The phrase relating to the Indians was derived from the provision in the 1781 articles of confederation which gave the federal congress "the sole and exclusive right and power of … regulating the trade and managing all affairs with the Indians." Despite the elimination of the sweeping second phrase, there never has been any question that the Indian part of the commerce clause (plus the treaty and war powers) gave Congress power over all relations with the Indians, and no more need be said about it.
Nor has there been much question as to the scope of the federal power to regulate foreign commerce. Combined with the tax and war powers and the provisions prohibiting the states from entering treaties and agreements with foreign powers and from imposing duties on imports and exports, this power clearly gave the federal government complete authority over relations with foreign nations.
The short clause relating to "commerce among the several states," however, has become one of the most significant provisions in the Constitution. It has been in large part responsible for the development of the United States as a single integrated economic unit, with no impediments to the movement of goods or people at state lines.
The draftsmen of the commerce clause could not have envisaged the eventual magnitude of the national commercial structure or the breadth of the constitutional interpretation which that structure would produce. Nevertheless the need for a national power over commerce led to the calling of the constitutional convention of 1787, and the seed for the growth of the power was planted in the early years.
In 1786 the Virginia General Assembly, and then a commission representing five states meeting at Annapolis, called for the appointment of commissioners to consider "the trade of the United States" and "how far a uniform system in their commercial regulation may be necessary to their common interest and their permanent harmony." The Congress created under the Articles of Confederation thereupon approved the calling of a convention to meet in Philadelphia in May 1787 for the purpose of revising the Articles and reporting its recommendations to the Congress and the States.

....

#### [Required task 1]
Decide whether each statement below agrees with the passage on the commerce clause. Answer yes or no for each one, and quote the words from the passage that settle it.
(a) The phrase about the Indians came from a provision in the 1781 articles of confederation.
(b) The clause on commerce among the states is described as a minor provision of the Constitution.
(c) The commission that met at Annapolis represented five states.
#### [Required task 2]
According to the passage on the commerce clause, when and where was the convention approved by the Congress under the Articles of Confederation to meet?

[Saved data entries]
....

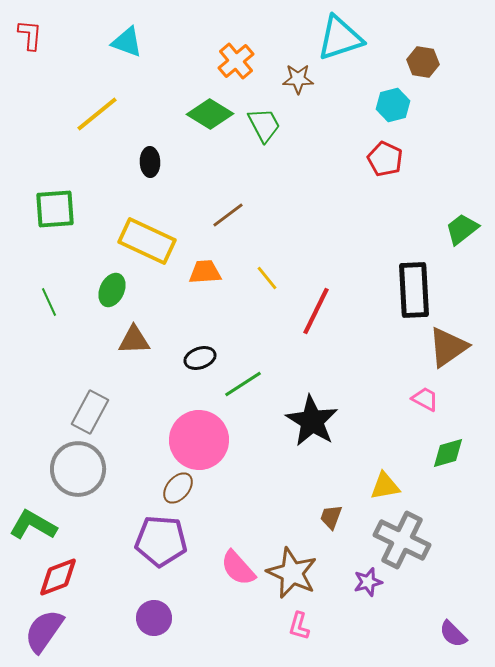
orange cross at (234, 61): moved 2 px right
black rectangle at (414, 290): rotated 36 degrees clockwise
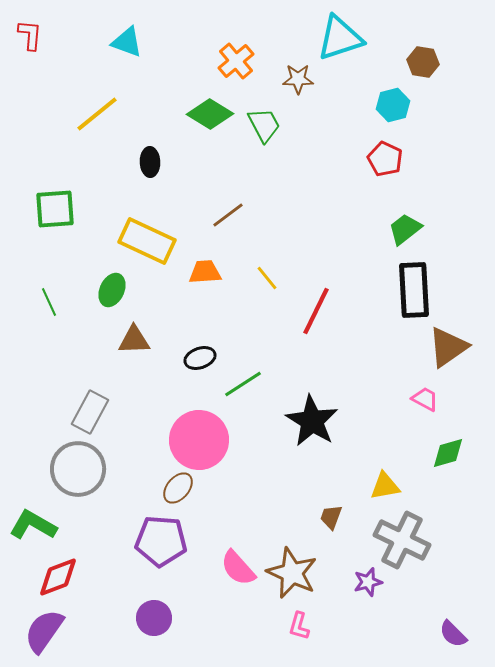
green trapezoid at (462, 229): moved 57 px left
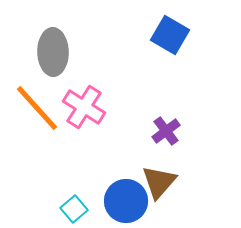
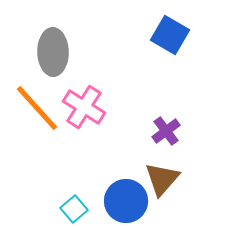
brown triangle: moved 3 px right, 3 px up
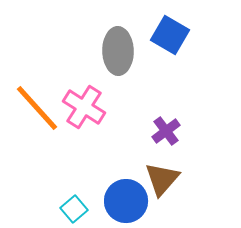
gray ellipse: moved 65 px right, 1 px up
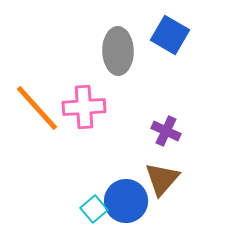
pink cross: rotated 36 degrees counterclockwise
purple cross: rotated 28 degrees counterclockwise
cyan square: moved 20 px right
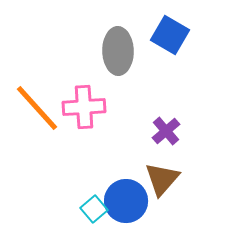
purple cross: rotated 24 degrees clockwise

....

#### [Exercise solution 1]
(a) Yes: "The phrase relating to the Indians was derived from the provision in the 1781 articles of confederation"
(b) No: "has become one of the most significant provisions in the Constitution"
(c) Yes: "a commission representing five states meeting at Annapolis"

#### [Exercise solution 2]
In Philadelphia in May 1787.